Liesel und Max verbindet nicht zuletzt die große Bedeutung, die Bücher für ihr Leben haben. Nach und nach erkennt Liesel, dass die Nazis ihre mörderischen Verbrechen mit Worten und mit der Vernichtung von Worten vorbereitet haben – und findet schließlich im Schreiben eine Möglichkeit, der Unmenschlichkeit entgegenzutreten.

Erzählt werden ausgewählte und verdichtete Handlungsstränge aus Zusaks preisgekröntem Roman, darunter die Geschichte eines Akkordeons.

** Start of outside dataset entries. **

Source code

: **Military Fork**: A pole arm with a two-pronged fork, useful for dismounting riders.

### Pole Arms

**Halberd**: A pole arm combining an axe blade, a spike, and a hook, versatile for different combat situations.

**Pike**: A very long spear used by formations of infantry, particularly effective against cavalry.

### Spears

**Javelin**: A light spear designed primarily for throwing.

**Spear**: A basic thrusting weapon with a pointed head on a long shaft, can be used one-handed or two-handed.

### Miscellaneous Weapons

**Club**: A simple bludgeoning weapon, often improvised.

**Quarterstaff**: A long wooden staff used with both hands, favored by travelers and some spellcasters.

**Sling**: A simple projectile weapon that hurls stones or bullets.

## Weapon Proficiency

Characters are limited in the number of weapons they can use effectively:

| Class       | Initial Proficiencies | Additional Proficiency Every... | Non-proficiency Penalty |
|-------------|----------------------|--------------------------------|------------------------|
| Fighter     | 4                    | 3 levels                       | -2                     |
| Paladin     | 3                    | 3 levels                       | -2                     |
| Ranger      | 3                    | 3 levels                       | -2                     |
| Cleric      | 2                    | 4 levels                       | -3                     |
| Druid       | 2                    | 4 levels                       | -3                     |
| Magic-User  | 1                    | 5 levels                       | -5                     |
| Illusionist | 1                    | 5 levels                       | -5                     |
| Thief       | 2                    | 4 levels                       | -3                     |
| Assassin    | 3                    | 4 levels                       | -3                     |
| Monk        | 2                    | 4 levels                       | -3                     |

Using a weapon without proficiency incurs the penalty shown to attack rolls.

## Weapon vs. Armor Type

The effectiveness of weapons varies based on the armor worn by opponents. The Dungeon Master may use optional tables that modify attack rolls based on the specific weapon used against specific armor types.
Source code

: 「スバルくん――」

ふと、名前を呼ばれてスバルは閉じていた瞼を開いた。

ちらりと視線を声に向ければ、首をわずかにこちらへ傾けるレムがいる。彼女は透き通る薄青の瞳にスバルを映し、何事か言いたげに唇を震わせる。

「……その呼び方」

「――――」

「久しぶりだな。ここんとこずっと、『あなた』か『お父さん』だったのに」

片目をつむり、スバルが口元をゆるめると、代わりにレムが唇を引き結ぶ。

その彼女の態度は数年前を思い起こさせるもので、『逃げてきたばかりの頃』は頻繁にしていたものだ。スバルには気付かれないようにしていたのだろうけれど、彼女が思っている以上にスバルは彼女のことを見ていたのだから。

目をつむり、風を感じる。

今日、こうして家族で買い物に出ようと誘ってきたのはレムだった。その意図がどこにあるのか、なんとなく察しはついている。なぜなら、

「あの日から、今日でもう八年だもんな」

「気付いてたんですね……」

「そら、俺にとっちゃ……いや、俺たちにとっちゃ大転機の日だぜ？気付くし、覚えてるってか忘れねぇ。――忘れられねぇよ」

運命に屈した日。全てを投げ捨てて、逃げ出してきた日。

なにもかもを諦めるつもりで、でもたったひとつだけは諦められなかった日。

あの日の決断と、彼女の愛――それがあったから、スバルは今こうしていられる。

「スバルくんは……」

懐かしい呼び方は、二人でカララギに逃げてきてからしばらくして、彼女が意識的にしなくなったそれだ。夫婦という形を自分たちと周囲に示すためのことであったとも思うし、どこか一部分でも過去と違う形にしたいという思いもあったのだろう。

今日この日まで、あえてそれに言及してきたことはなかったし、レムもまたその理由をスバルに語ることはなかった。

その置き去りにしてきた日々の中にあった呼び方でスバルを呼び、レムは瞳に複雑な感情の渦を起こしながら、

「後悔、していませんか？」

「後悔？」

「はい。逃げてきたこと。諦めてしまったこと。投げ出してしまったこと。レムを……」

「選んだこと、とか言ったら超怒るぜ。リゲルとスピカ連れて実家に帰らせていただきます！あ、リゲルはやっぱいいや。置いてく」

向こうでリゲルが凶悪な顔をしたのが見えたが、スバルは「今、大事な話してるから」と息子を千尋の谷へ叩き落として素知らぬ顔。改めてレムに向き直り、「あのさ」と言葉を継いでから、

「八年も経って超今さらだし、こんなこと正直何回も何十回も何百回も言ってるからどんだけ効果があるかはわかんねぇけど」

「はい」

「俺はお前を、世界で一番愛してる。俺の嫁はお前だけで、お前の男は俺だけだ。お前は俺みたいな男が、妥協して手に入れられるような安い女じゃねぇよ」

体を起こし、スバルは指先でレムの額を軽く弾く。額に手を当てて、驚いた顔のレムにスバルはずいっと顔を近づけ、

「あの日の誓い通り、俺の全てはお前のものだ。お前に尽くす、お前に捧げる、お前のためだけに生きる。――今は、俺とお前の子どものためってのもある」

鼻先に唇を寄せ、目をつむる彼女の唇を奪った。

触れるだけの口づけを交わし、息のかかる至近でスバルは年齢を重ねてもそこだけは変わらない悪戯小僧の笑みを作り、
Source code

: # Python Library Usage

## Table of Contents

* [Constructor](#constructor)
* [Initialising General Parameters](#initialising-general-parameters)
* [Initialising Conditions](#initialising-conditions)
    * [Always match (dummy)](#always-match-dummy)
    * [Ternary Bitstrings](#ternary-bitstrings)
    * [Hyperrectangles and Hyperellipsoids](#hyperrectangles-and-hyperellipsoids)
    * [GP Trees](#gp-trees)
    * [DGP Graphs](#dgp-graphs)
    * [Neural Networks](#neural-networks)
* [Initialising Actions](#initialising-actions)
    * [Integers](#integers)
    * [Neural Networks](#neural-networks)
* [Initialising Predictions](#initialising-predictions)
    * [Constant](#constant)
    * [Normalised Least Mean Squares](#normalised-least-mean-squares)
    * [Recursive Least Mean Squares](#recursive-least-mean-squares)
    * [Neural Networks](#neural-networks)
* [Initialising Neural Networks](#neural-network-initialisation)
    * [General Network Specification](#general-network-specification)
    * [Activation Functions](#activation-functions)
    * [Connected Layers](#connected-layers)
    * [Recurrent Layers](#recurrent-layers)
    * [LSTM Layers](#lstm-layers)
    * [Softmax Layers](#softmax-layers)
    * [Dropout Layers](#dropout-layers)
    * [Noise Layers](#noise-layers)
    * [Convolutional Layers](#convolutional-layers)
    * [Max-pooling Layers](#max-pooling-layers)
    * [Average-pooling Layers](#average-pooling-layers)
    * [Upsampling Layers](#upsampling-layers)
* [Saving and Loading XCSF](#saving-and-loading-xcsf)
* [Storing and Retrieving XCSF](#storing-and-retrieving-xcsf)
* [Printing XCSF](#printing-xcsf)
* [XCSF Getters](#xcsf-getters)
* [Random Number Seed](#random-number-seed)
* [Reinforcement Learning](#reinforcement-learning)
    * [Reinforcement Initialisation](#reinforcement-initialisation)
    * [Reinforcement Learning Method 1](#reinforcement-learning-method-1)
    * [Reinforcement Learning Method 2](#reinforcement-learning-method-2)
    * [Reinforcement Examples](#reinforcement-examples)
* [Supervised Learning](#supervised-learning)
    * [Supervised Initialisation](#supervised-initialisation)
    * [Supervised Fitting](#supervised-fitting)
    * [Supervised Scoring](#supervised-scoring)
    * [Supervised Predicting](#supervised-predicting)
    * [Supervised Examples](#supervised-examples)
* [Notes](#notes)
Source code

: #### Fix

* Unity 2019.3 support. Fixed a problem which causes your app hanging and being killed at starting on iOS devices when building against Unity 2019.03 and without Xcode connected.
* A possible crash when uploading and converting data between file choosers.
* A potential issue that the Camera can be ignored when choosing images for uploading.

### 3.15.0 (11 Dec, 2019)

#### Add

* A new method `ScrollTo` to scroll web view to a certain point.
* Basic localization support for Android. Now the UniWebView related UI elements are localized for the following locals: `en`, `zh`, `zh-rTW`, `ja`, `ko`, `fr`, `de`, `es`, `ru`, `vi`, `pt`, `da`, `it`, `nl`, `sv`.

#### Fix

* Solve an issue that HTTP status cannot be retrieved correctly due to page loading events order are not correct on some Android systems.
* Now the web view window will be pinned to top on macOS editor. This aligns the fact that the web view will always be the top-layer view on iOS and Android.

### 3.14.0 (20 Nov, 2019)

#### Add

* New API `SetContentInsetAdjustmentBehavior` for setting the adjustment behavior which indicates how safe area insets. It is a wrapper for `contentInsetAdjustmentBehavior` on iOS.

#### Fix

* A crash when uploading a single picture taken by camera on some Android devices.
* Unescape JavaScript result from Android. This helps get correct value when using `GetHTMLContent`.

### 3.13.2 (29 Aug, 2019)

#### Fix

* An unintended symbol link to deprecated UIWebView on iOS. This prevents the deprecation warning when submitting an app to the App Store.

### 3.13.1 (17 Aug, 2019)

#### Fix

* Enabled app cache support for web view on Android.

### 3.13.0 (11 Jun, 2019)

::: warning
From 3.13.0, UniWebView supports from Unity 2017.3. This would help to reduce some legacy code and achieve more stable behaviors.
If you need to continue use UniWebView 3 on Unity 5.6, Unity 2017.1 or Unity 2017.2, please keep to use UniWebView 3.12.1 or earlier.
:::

Hier knüpft die teils begleitende, teils interpunktierende Musik an, die auf der Grundlage einer strengen Konzeption stilistisch einen weiten Bogen spannt – von hörspielartigen Geräuschkompositionen über spannungsvolle Kammermusik bis hin zu atmosphärischen Charakterstücken und Tänzen.

Ausführende:

Hille Marks – Rezitation
Ina Stock – Oboe
Elisabeth Wand – Violoncello
Dorrit Bauerecker – Akkordeon

Zu der Projektreihe gehört auch ein Programm für Kinder bzw. Familien:

Frau Hochton & Herr Wortreich: „Einerseits und andererseits“

Musik und Misuk von Jonas Körfer zu Gedichten für Kinder von B. Brecht, P. Hacks u.a.
Konzeption und Moderationstexte: Jonas Körfer
Grafik, Bühne und Puppen: Kerstin Körfer
Dramaturgie: Jutta Riedel

Erläuterung:

Frau Hochton liebt die schönen Töne.
Herr Wortreich bevorzugt deutliche Worte.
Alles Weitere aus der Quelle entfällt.